Later
“STOP IT OR YOU’LL throw up again.”
The dense grey fog shifted. “René?” Aimée asked.
“Who else?” he said.
She had to get up, get out from under this dark heavy thing.
“Take the blanket off me, René,” she said. “Please, it’s too dark.”
No answer. She reached out to pull it off, but all she felt was skin, arms . . . short arms.
“René!”
“Quit moving,” he said. “You’ve puked your guts out on the linoleum, which deserves it, and on me, who doesn’t.”
“Desolée, but I can’t see where you are,” she said.
A pause.
“Take it easy,” he said.
“What’s the matter?” she asked. Her fingers traveled his arm to his shoulders.
“You’re on a gurney.

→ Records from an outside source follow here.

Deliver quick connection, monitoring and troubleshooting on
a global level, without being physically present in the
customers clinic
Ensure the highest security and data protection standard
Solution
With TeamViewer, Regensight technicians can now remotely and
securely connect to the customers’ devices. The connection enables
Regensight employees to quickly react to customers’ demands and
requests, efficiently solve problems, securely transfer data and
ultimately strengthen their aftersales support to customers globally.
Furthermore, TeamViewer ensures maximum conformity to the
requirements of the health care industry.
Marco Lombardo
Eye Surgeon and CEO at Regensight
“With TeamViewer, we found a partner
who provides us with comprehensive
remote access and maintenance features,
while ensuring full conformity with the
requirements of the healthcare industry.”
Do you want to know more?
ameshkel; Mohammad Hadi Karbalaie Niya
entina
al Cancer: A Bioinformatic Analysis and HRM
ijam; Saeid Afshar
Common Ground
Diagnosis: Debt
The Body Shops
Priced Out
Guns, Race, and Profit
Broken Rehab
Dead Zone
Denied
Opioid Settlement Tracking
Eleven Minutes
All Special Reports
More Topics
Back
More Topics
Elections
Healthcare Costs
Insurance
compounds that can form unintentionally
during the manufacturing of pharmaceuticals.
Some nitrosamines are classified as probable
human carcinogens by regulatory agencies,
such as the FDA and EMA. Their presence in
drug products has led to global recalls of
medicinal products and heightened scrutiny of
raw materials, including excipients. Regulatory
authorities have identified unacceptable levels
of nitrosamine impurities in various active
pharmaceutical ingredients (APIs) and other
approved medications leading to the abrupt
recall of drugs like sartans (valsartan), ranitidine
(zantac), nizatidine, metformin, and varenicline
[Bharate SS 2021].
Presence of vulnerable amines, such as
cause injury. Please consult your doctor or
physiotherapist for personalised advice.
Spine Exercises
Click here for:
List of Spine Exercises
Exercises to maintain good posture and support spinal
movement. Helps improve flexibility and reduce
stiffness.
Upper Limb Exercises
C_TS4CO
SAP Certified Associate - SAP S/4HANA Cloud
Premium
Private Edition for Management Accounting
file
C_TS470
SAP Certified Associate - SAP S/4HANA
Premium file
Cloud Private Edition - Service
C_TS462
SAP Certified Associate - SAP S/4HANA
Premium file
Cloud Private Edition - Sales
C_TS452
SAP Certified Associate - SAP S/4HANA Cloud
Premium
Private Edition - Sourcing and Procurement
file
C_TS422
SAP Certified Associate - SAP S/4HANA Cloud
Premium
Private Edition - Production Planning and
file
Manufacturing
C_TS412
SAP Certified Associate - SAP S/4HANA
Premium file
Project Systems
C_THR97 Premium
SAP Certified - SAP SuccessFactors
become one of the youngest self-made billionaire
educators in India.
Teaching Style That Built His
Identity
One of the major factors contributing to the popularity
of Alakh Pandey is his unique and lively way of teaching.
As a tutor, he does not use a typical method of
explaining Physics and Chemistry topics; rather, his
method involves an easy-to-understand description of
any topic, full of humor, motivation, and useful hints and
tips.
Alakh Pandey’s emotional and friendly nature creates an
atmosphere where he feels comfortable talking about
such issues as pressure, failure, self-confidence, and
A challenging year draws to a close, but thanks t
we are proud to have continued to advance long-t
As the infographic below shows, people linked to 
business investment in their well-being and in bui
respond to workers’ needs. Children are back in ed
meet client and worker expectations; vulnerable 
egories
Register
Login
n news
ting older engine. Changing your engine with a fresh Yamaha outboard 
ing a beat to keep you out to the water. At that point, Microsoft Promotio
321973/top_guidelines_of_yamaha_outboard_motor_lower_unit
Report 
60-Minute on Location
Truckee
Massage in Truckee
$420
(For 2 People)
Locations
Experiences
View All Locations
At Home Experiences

Stay still.”
“Where are we?”
She felt his large, warm hands grip hers.
“In the clinic at l’hôpital des Quinze-Vingts, Aimée.”
“But that’s . . . that’s,” she said, struggling to sit up, “the eye hospital. . . .” It was too dark. She couldn’t see. “Take these bandages off my eyes, René.”
Silence.
She felt her eyes. No bandages.
Footsteps stopped in front of them. “Monsieur Friant, is this Mademoiselle Leduc?”
René must have nodded. “Please help us escort her to Dr. Lambert in Examination.”
That would be hard since she towered over René, a stocky dwarf of four feet. “I don’t need anyone’s help,” she said. “I can walk!”
“Stay still.”
But she sat up, then didn’t know where to turn, not even where her feet were when she thought she’d stood up. All she knew was she’d landed on something hard and slippery and then she threw up again.
When they’d cleaned her up, she promised herself she wouldn’t cry. In the dark fog where all she knew were sounds and textures, at least, she resolved, she wouldn’t let them see her cry.